Tras más de seis años de un batalla jurídica en la que la periodista y escritora María Antonia García ha buscado justicia por presuntamente haber sido acosada por Hollman Morris, el actual gerente de RTVC (ahora Inravisión), hoy logra que su caso no solo sea desarchivado sino además reconocido desde un enfoque de género. El anuncio ha sido confirmado por medios como El Espectador y El Tiempo, quienes aseguran la reactivación del caso. La Fiscalía hasta el momento no ha realizado un pronunciamiento oficial.
La controversia tiene su origen en un encuentro ocurrido en 2011 en un hotel de Madrid, España, donde García de la Torre intentaba entrevistar a Morris. Según el relato de la comunicadora, el hoy funcionario la habría agredido físicamente para forzar un contacto sexual no consentido. “Me agarró a la fuerza, me manoseó y me besó en la boca”, afirmó la periodista en entrevista con la revista Volcánicas. Además detalló que, en su intento por huir de la habitación, el presunto agresor la interceptó nuevamente para besarla contra su voluntad por segunda vez. Aunque Morris admitió en su momento que “de pronto caemos los hombres en comportamientos machistas que tenemos que desaprender”, su estrategia legal se ha centrado en negar el carácter delictivo de sus actos y en interponer denuncias por injuria y calumnia contra quienes lo señalan.

El camino procesal ha estado marcado por la inestabilidad y los cierres prematuros. Desde 2019, el caso fue archivado en múltiples ocasiones bajo argumentos que iban desde la supuesta falta de jurisdicción, por haber ocurrido en territorio extranjero, hasta la reclasificación del delito a “injuria por vía de hecho”, una categoría de menor gravedad que despojaba la agresión de su connotación sexual. No obstante, la nueva decisión judicial corrige este rumbo al señalar que ignorar los elementos del tipo penal constituye una violencia de segundo orden. Según documentos a los que tuvo acceso el diario El Espectador, la Corte enfatizó que “cuando el operador judicial ignora los elementos específicos del tipo penal y lo califica erróneamente, despoja a la conducta de su carga jurídica y simbólica”.

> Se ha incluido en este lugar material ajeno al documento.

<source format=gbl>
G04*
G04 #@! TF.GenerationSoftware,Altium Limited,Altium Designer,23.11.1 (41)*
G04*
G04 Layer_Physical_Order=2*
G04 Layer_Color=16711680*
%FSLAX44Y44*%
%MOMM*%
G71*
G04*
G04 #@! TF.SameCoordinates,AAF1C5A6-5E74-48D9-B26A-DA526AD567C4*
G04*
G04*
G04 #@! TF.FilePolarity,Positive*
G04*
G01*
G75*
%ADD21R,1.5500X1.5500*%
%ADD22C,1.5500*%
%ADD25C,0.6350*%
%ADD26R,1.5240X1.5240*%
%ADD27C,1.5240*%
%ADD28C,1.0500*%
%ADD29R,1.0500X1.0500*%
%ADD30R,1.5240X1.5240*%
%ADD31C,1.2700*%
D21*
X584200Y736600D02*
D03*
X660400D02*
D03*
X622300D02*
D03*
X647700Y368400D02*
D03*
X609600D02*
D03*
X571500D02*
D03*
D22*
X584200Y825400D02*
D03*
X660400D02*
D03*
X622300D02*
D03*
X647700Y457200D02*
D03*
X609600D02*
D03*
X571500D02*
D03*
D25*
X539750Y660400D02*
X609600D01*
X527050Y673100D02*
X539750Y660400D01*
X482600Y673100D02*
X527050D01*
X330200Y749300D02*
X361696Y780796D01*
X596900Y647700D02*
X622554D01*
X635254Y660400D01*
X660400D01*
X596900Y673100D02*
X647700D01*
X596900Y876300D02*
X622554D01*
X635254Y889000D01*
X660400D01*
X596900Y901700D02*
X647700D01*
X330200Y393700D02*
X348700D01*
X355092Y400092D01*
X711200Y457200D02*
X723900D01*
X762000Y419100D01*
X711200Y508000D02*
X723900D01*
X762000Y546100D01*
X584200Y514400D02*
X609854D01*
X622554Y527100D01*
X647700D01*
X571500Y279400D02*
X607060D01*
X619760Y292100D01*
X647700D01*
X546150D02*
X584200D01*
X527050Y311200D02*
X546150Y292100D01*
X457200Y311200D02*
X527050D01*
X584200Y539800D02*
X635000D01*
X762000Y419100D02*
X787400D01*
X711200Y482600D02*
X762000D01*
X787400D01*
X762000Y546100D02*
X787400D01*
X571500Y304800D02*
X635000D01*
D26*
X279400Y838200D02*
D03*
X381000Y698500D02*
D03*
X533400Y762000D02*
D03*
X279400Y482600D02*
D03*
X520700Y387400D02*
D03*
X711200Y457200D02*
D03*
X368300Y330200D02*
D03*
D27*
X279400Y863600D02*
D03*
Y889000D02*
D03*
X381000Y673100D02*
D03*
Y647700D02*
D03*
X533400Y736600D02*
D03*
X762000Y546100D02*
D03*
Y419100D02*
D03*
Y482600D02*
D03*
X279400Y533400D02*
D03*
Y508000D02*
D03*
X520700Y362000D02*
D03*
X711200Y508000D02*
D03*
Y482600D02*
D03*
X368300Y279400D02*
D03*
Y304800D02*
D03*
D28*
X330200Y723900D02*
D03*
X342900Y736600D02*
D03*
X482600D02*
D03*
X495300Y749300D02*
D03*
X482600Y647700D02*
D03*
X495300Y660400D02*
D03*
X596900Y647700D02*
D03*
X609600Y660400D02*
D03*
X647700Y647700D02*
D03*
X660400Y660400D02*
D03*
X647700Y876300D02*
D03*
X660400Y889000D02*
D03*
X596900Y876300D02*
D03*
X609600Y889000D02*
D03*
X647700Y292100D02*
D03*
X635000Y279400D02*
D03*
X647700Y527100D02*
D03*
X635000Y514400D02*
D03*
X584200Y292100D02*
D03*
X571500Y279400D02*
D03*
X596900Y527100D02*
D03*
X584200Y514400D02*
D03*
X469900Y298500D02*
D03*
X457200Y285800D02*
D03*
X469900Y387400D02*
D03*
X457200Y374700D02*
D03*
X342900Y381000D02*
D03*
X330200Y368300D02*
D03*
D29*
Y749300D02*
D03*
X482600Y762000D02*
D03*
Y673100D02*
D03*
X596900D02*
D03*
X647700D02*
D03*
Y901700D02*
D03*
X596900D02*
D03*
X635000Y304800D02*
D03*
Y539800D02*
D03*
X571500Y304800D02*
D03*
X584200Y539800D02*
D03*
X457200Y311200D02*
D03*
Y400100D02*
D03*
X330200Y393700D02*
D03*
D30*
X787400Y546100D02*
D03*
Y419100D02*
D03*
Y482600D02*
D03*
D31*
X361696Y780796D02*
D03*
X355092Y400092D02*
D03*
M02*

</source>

Para la defensa de la periodista, esta reapertura representa el reconocimiento de una deuda histórica del sistema judicial con las víctimas de violencia sexual en espacios de poder. Antonia García, apoderada de la denunciante, sostuvo que el archivo del proceso no fue un error administrativo, sino un acto de exclusión deliberada. “Claramente, sí es una revictimización y es una forma de violencia de segundo orden al invisibilizar la agresión sexual y el daño a la libertad e integridad sexual. Hubo violencia institucional”, manifestó la abogada.
En contraste, la defensa de Morris, liderada por Claudia Cristancho, calificó la decisión como irregular, argumentando que la acción penal ya estaba extinguida y diciendo para El Tiempo que la nueva clasificación es una “relectura forzada del expediente que desconoce las reglas básicas del debido proceso”.

A pesar de la resistencia de la defensa del gerente de RTVC, la reapertura del caso bajo un enfoque de género marca un precedente en la justicia colombiana frente a las agresiones cometidas por altos funcionarios. El desarchivo del proceso implica que la Fiscalía deberá investigar los hechos bajo la premisa de la protección a la libertad e integridad sexual, dejando atrás los tecnicismos que durante años impidieron que el testimonio de García de la Torre fuera evaluado con rigor. Será la justicia quien determine la responsabilidad del acusado que hoy ostenta un cargo público, presuntamente protegido por el presidente de la república.